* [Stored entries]
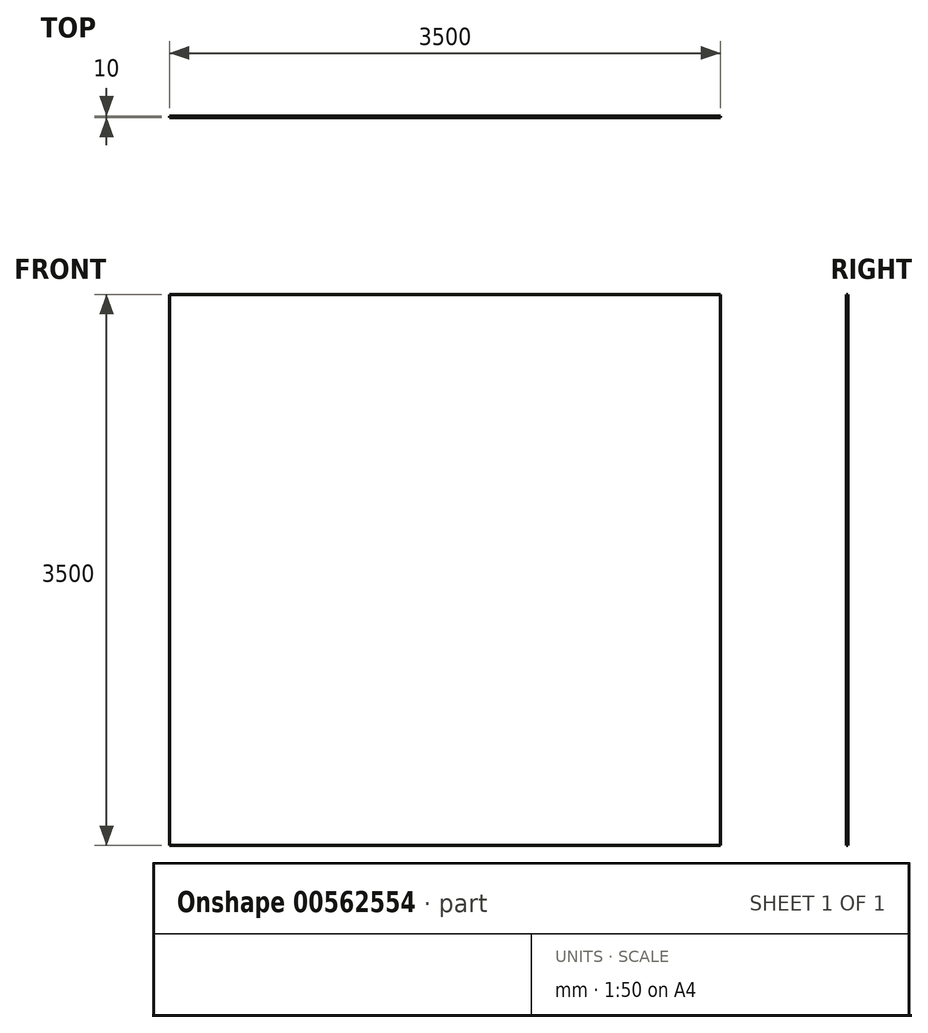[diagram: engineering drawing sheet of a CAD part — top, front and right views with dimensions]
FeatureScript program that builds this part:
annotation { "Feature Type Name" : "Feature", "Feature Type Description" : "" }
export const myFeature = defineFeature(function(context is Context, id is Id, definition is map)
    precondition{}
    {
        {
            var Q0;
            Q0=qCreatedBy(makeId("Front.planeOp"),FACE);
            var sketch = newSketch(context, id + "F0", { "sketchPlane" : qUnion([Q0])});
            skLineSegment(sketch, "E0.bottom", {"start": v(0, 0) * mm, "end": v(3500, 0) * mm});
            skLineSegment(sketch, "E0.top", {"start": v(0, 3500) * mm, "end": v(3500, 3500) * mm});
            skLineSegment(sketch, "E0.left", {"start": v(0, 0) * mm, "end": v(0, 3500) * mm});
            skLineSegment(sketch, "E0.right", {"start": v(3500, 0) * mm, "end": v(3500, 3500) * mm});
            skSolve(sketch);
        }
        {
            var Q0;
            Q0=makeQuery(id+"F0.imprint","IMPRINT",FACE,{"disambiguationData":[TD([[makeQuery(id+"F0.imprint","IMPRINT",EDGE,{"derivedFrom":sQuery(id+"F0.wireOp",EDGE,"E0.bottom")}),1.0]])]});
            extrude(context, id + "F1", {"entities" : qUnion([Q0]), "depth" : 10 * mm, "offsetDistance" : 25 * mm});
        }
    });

* [REQUIRED TASK] Rewrite every line of the data above with "myFeature" substituted by "plateFeature", changing nothing else. Omit the pictures from your answer.

* [WRITTEN ANSWER]
[diagram: engineering drawing sheet of a CAD part — top, front and right views with dimensions]
FeatureScript program that builds this part:
annotation { "Feature Type Name" : "Feature", "Feature Type Description" : "" }
export const plateFeature = defineFeature(function(context is Context, id is Id, definition is map)
    precondition{}
    {
        {
            var Q0;
            Q0=qCreatedBy(makeId("Front.planeOp"),FACE);
            var sketch = newSketch(context, id + "F0", { "sketchPlane" : qUnion([Q0])});
            skLineSegment(sketch, "E0.bottom", {"start": v(0, 0) * mm, "end": v(3500, 0) * mm});
            skLineSegment(sketch, "E0.top", {"start": v(0, 3500) * mm, "end": v(3500, 3500) * mm});
            skLineSegment(sketch, "E0.left", {"start": v(0, 0) * mm, "end": v(0, 3500) * mm});
            skLineSegment(sketch, "E0.right", {"start": v(3500, 0) * mm, "end": v(3500, 3500) * mm});
            skSolve(sketch);
        }
        {
            var Q0;
            Q0=makeQuery(id+"F0.imprint","IMPRINT",FACE,{"disambiguationData":[TD([[makeQuery(id+"F0.imprint","IMPRINT",EDGE,{"derivedFrom":sQuery(id+"F0.wireOp",EDGE,"E0.bottom")}),1.0]])]});
            extrude(context, id + "F1", {"entities" : qUnion([Q0]), "depth" : 10 * mm, "offsetDistance" : 25 * mm});
        }
    });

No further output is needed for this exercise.